Federal student loans come from the U.S. government and offer fixed rates, income-driven repayment, and forgiveness options — no credit check required for most. Private loans come from banks or lenders, require a credit check, and carry fewer protections. Exhaust federal loans first.
Why the distinction matters
The source of your loan determines nearly every condition: how the rate is set, what happens if you lose your job, whether you qualify for forgiveness, and whether you needed good credit to borrow. Federal and private loans are fundamentally different products.
Federal student loans
- Lender: U.S. Department of Education.
- Rates: Fixed for life of the loan, set by Congress; the same for all borrowers regardless of credit.
- Credit check: Not required for most student loans (PLUS loans do check credit).
- Repayment: Multiple plans including income-driven repayment (IDR).
- Forgiveness: Eligible for PSLF, Teacher Loan Forgiveness, and IDR forgiveness.
- Apply via: FAFSA at StudentAid.gov.
Private student loans
- Lender: Banks, credit unions, private institutions.
- Rates: Fixed or variable, based on credit history (and often a co-borrower's).
- Credit check: Required; limited-credit borrowers may need a co-signer.
- Repayment: Determined by the lender; generally less flexible. No IDR, no PSLF.

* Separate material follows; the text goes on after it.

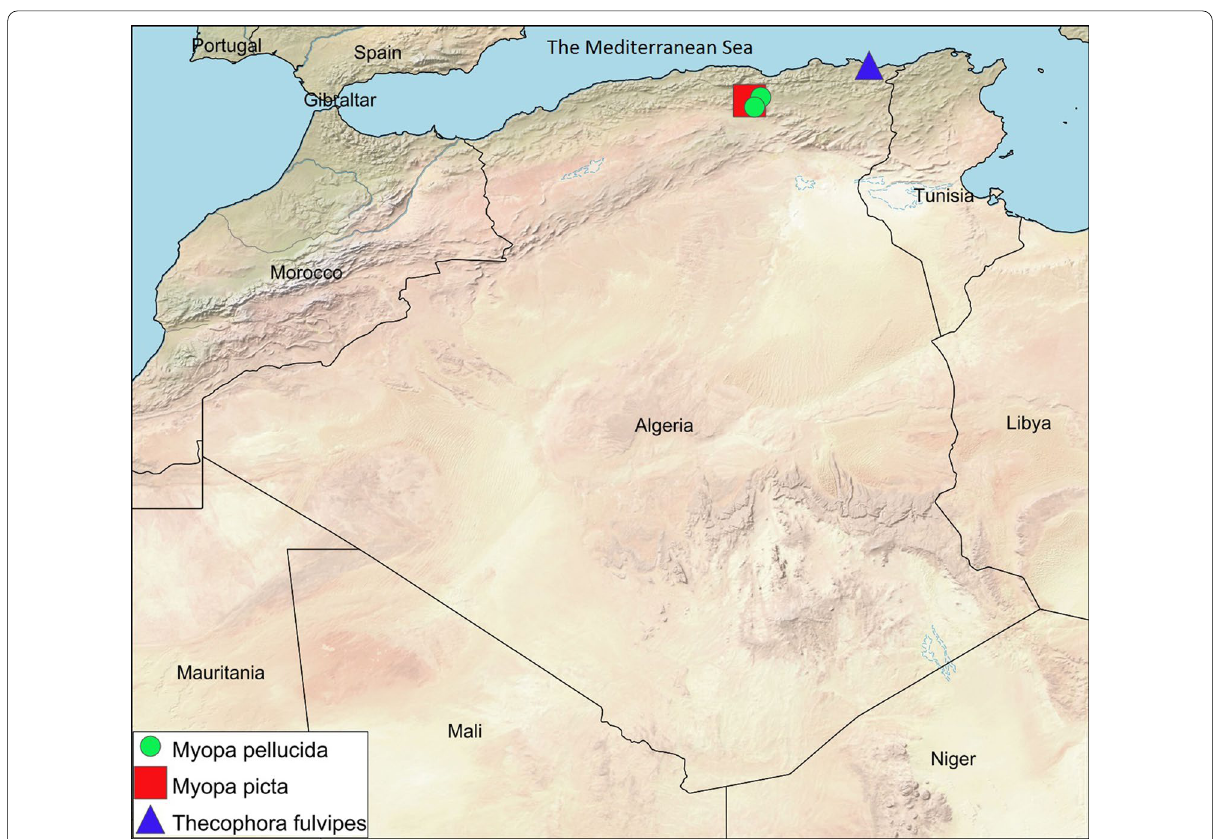
Fig. 8 A distribution map of newly recorded conopid species from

- Forgiveness: None — private loans are not eligible for federal forgiveness.
The federal-first rule
The U.S. Department of Education recommends exhausting all federal options before turning to private loans. Federal loans carry protections — IDR, forgiveness eligibility, flexible hardship options — that private loans can't replicate. Private loans should fill only any remaining gap after grants, scholarships, work-study, and federal loans. See the federal vs. private comparison at StudentAid.gov.
Key differences
- Federal student loans have fixed rates and flexible repayment; private loans often have variable rates based on the borrower's credit. — Federal Student Aid — Federal vs. Private
- Private loans are not guaranteed by the federal government and are not eligible for federal income-driven repayment or forgiveness. — Federal Student Aid
- If you refinance federal loans with a private lender, you lose federal protections including deferment, forbearance, and forgiveness options. — CFPB
Key takeaways
- Federal loans are from the U.S. government; private loans from banks/lenders.
- Federal loans don't require a credit check for most undergraduate borrowers.
- Only federal loans are eligible for income-driven repayment and forgiveness.
- Always exhaust federal aid (FAFSA) before considering a private loan.